- [Supplied material]:

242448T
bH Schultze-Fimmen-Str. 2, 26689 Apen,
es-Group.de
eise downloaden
...
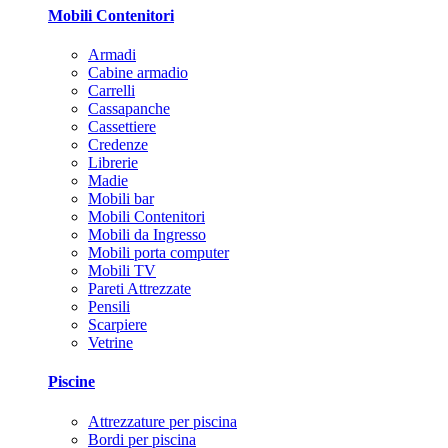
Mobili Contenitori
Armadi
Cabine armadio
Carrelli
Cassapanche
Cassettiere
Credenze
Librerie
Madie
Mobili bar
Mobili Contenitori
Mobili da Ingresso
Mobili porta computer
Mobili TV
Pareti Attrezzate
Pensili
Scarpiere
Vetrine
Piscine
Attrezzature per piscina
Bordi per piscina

- [Aim of the task]: Collect every line in the items above that contains the string "piscina".

- [Task output]:
Attrezzature per piscina
Bordi per piscina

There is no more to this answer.